Erkan Baş'tan AKP'nin 'Sen kimsin?' videosuna yanıt: 'Biz Türkiye'yiz Erdoğan, sen kimsin?'

Erkan Baş'tan AKP'nin 'Sen kimsin?' videosuna yanıt: 'Biz Türkiye'yiz Erdoğan, sen kimsin?'

TBMM'de haftalık basın toplantısı düzenleyen TİP Genel Başkanı Erkan Baş, Türkiye gündemine ilişkin açıklamalarda bulunurken, AKP Gençlik Kolları'nın Erdoğan için hazırladığı 'Sen kimsin?' videosuna "Biz ümmet değil, halkız Tayyip Erdoğan!" diyerek karşılık verdi.

İleri Haber

Türkiye İşçi Partisi (TİP) Genel Başkanı ve İstanbul Milletvekili Erkan Baş, TBMM'de düzenlediği haftalık basın toplantısında Türkiye gündemine ilişkin açıklamalarda bulundu. Erkan Baş konuşmasına yurttaşları selamlayarak başlarken, "Basın toplantımıza sizleri ve ülkemizde alın teriyle yaşayan tüm emekçileri, gençleri, kadınları sevgiyle, saygıyla selamlıyor, tüm yurttaşlarımıza sağlıklı günler diliyorum" dedi.

Konuşmasının devamında "Recep Tayyip Erdoğan’ın önderliğinde iktidar partisinin halkı ezen, yukarıdan bakan ve aşağılayan bir dil kullanmasından özel olarak rahatsızlık duyduğumuzu ifade ederek başlamak istiyorum" diyen TİP Genel Başkanı, AKP Gençlik Kolları'nın sosyal medya hesaplarından paylaştığı "Sen kimsin?" videosuna ilişkin şunları söyledi:

"Kendisini eleştiren, hatta sadece onun ileri sürdüğünden farklı bir fikri ileri süren pek çok kişiye son derece kibirli bir biçimde 'sen kimsin ya…' diye seslendiğini sanırım herkes duymuştur. 

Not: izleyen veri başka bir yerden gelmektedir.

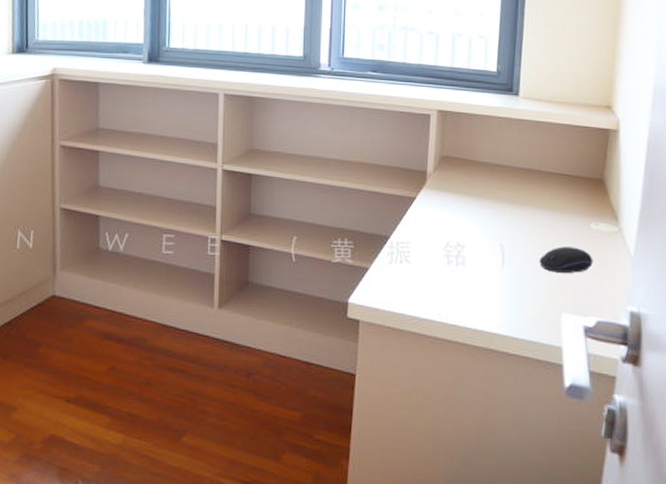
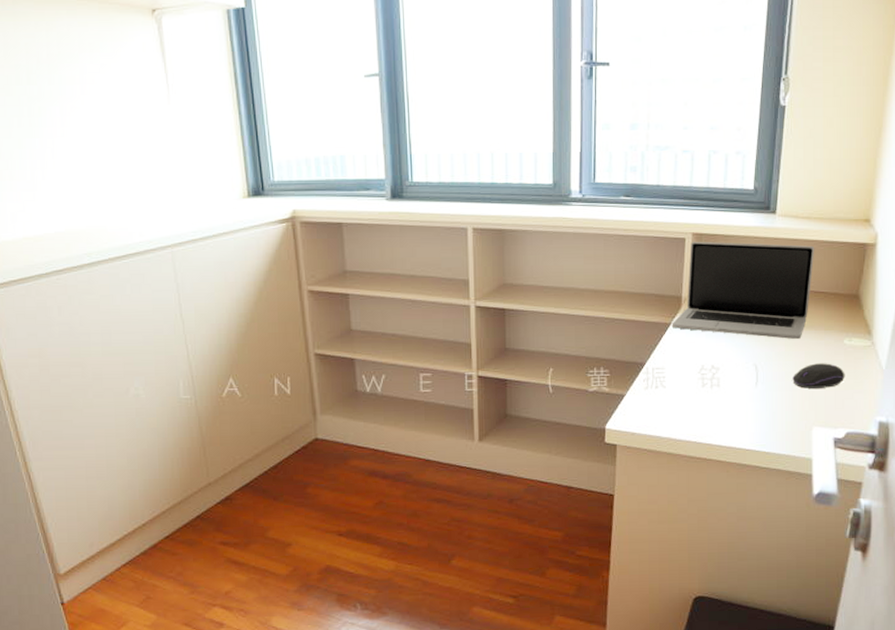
laptop: none [416,118,558,220] -> present [671,241,815,339]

Şimdi bu yetmemiş gibi iktidar partisi gençlik kollarının resmi sosyal medya hesaplarından yurttaşlarımıza  'Sen kimsin?' diye soran bir iktidar partisiyle karşı karşıyayız.

Halkını ezen, halkına yukarıdan bakan, halkını aşağılayan bir dil. Evet bu dilin örneklerini çok gördük de madem soru sormuş yanıtlayalım."

'BİZ TÜRKİYE'YİZ ERDOĞAN, SEN KİMSİN?'

Biz ümmet değil, halkız Tayyip Erdoğan!

Saraylarda değil, 80 metrekare dairelerde, gecekondularda oturan emekçileriz.

Ejder meyveleri yiyemeyip, askıda ekmeğe muhtaç ettiğin insanlarız.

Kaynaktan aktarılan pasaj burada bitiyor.